▶ [DATASET]:
────
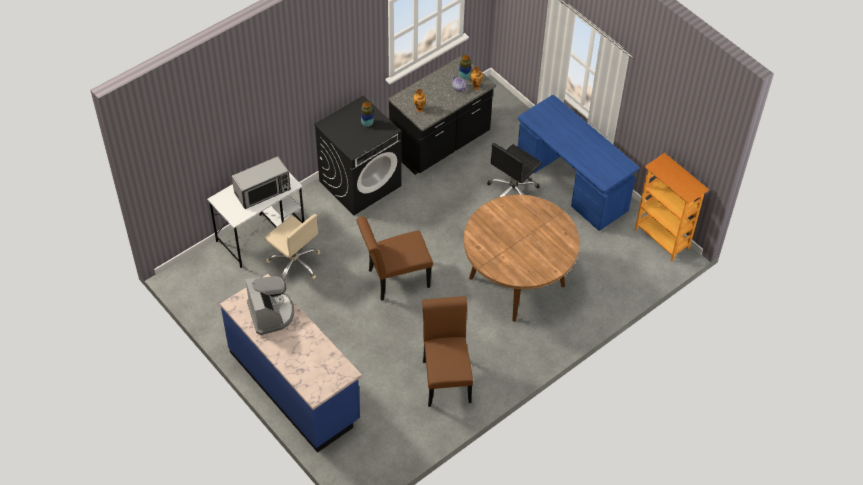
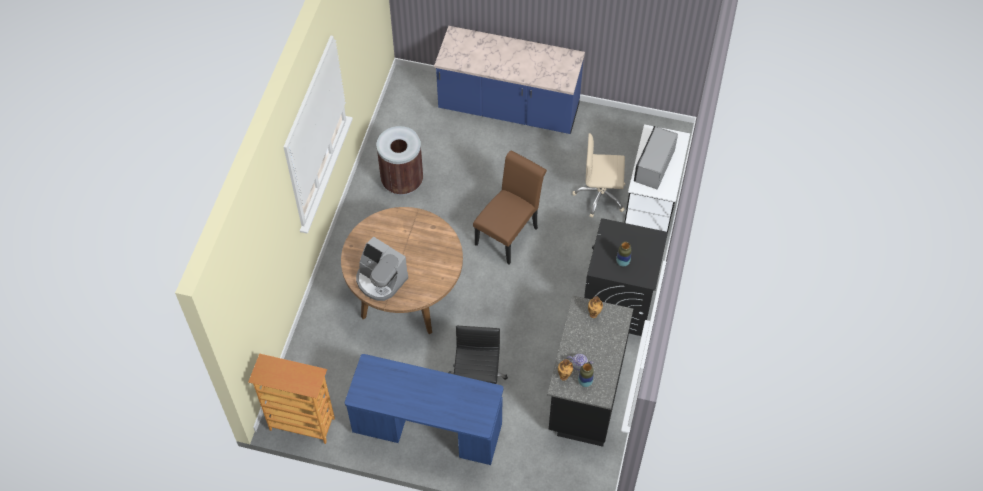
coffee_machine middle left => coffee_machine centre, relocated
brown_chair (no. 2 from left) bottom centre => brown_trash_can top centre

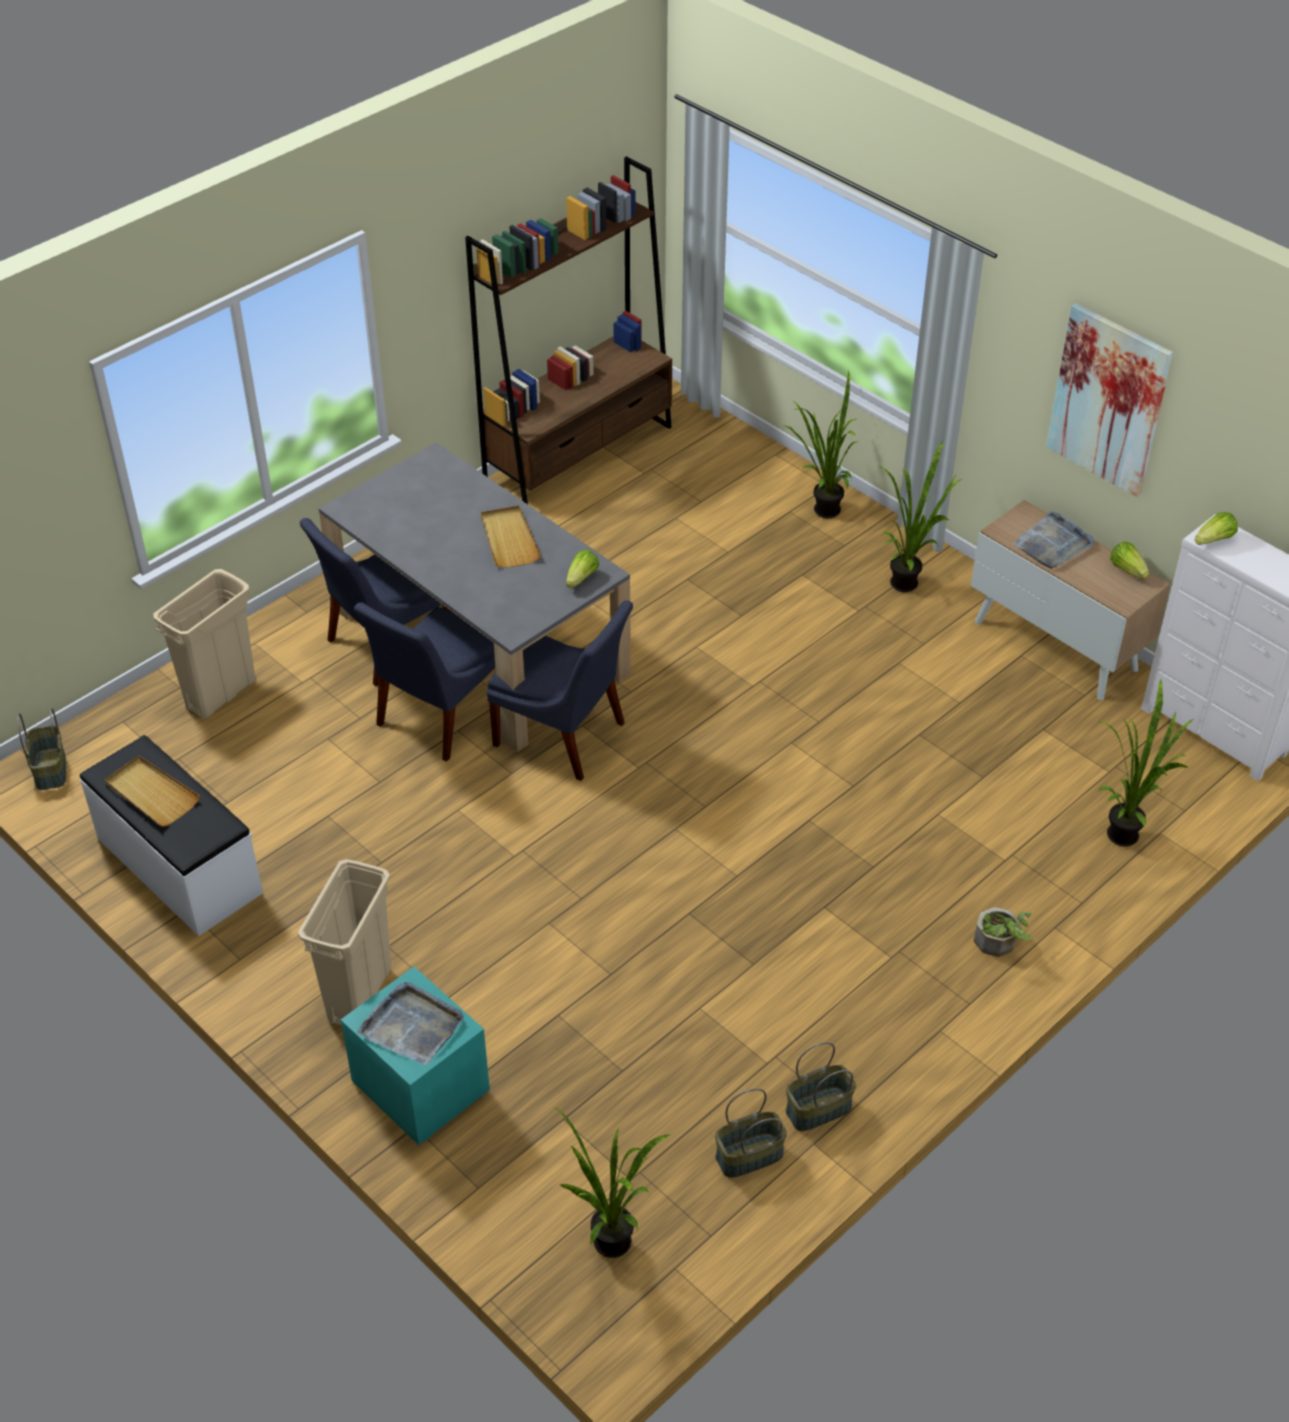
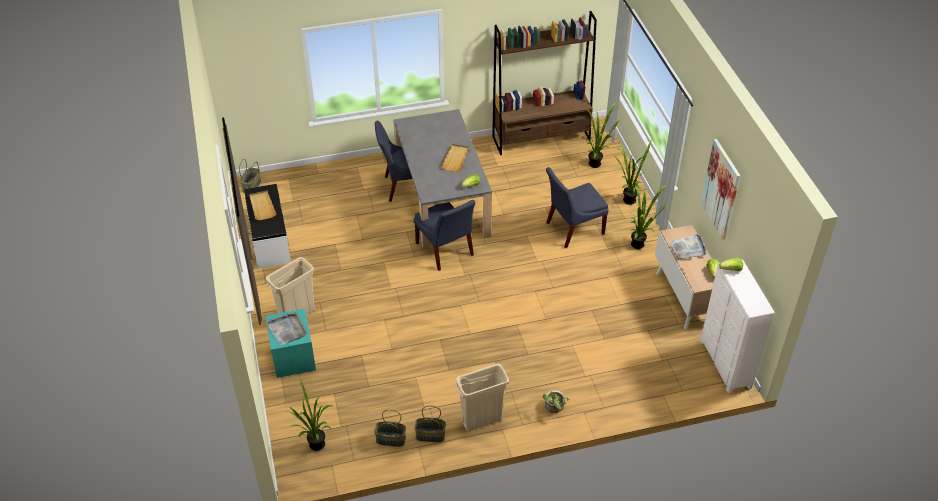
beige_trash_can (no. 1 from left in the first image) middle left => beige_trash_can (no. 2 from left) bottom centre, relocated
blue_chair (no. 2 from left in the first image) middle left => blue_chair (no. 3 from left) centre, relocated
potted_plant (no. 5 from left in the first image) middle right => potted_plant (no. 3 from left) top centre, relocated

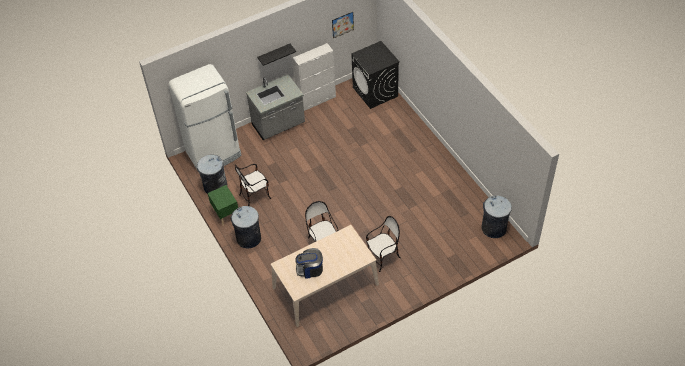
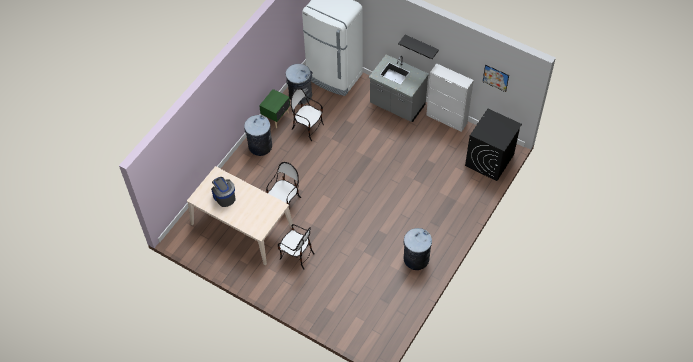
grey_trash_can (no. 3 from left) middle right => grey_trash_can (no. 3 from left) bottom centre, relocated

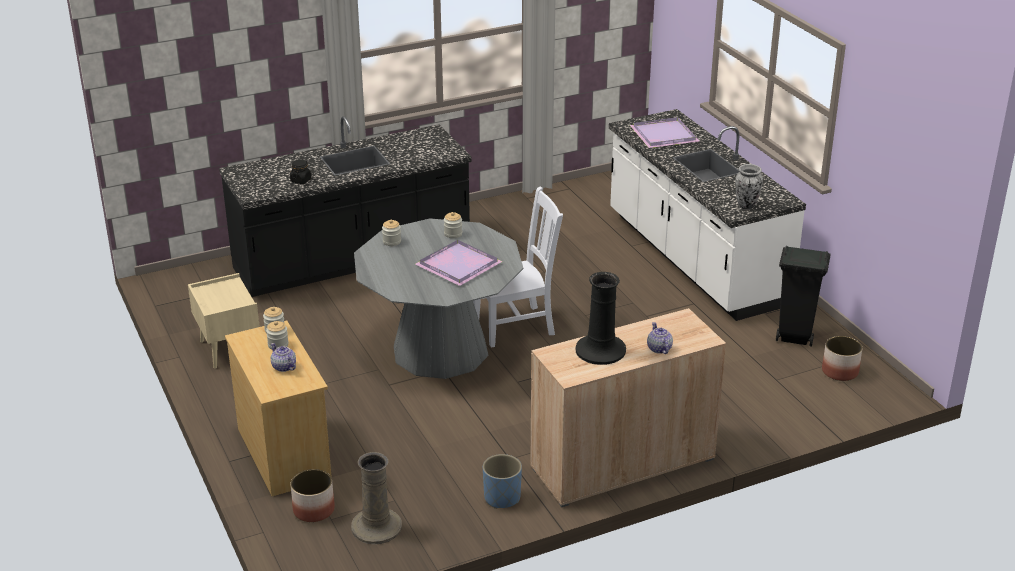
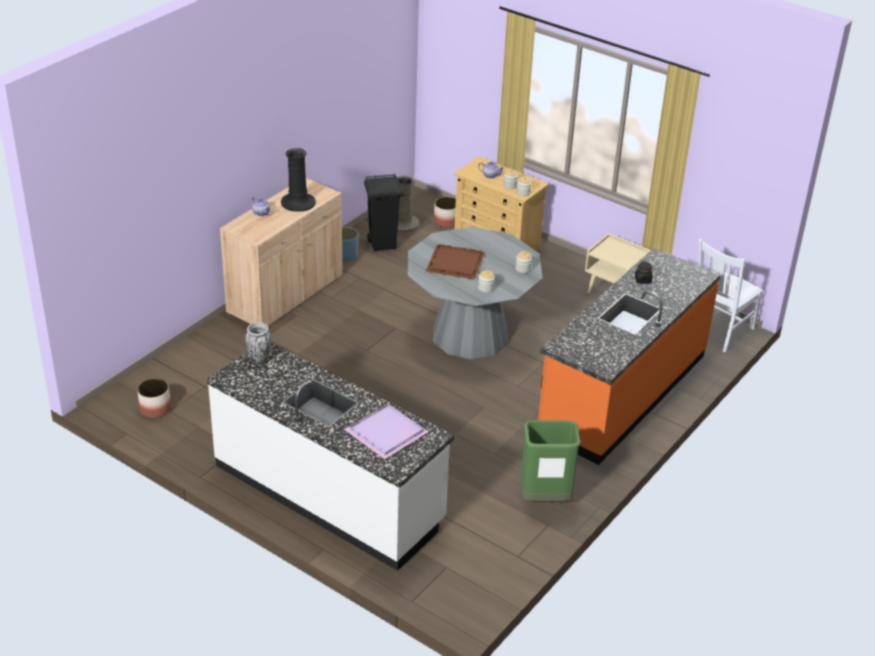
black_counter centre => orange_counter middle right
white_chair centre => white_chair middle right, relocated
purple_tray (no. 1 from left) centre => brown_tray centre
black_trash_can middle right => black_trash_can top centre, relocated
nothing => green_trash_can bottom centre

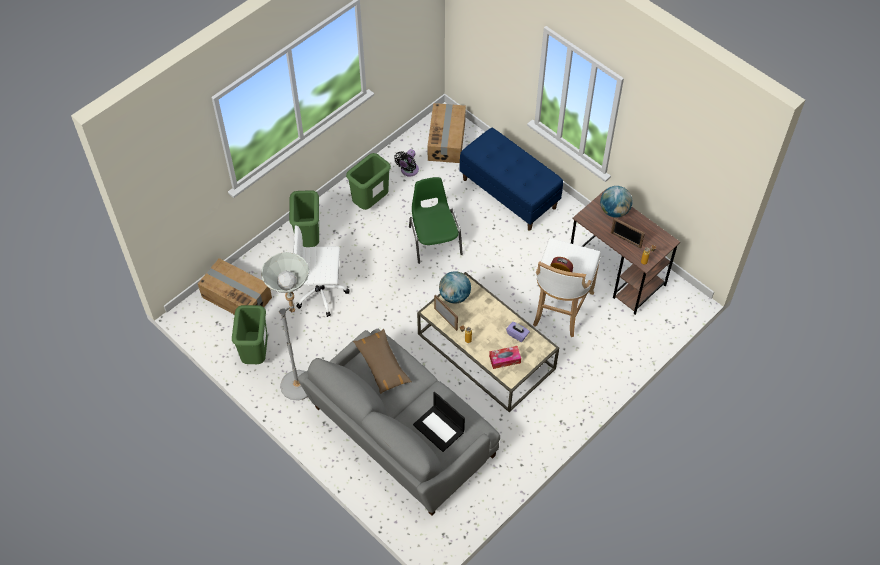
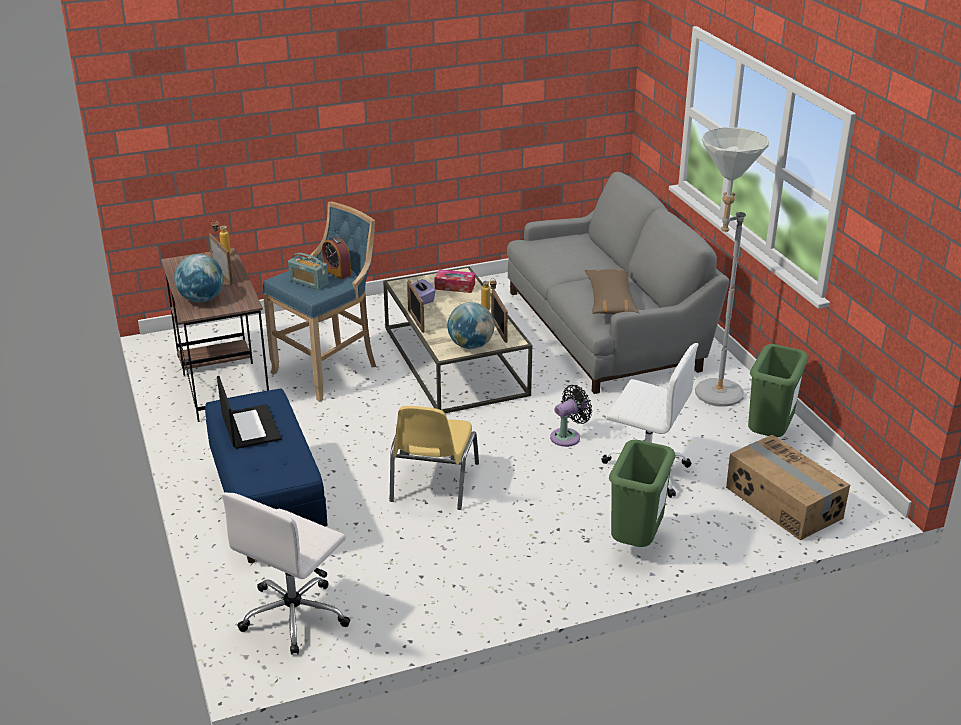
cardboard_box (no. 2 from left) top centre => white_office_chair (no. 1 from left) bottom left
black_fan top centre => black_fan centre, relocated
green_trash_can (no. 3 from left) top centre => nothing
green_chair centre => yellow_chair centre
white_stool centre => blue_stool middle left
laptop bottom centre => laptop middle left, relocated
nothing => radio middle left
nothing => picture_frame (no. 2 from left) centre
────
The pictures stay out; repeat exactly the lines from the one with "brown_chair (no. 2" to the end of the entries above, and nothing else.

brown_chair (no. 2 from left) bottom centre => brown_trash_can top centre

beige_trash_can (no. 1 from left in the first image) middle left => beige_trash_can (no. 2 from left) bottom centre, relocated
blue_chair (no. 2 from left in the first image) middle left => blue_chair (no. 3 from left) centre, relocated
potted_plant (no. 5 from left in the first image) middle right => potted_plant (no. 3 from left) top centre, relocated

grey_trash_can (no. 3 from left) middle right => grey_trash_can (no. 3 from left) bottom centre, relocated

black_counter centre => orange_counter middle right
white_chair centre => white_chair middle right, relocated
purple_tray (no. 1 from left) centre => brown_tray centre
black_trash_can middle right => black_trash_can top centre, relocated
nothing => green_trash_can bottom centre

cardboard_box (no. 2 from left) top centre => white_office_chair (no. 1 from left) bottom left
black_fan top centre => black_fan centre, relocated
green_trash_can (no. 3 from left) top centre => nothing
green_chair centre => yellow_chair centre
white_stool centre => blue_stool middle left
laptop bottom centre => laptop middle left, relocated
nothing => radio middle left
nothing => picture_frame (no. 2 from left) centre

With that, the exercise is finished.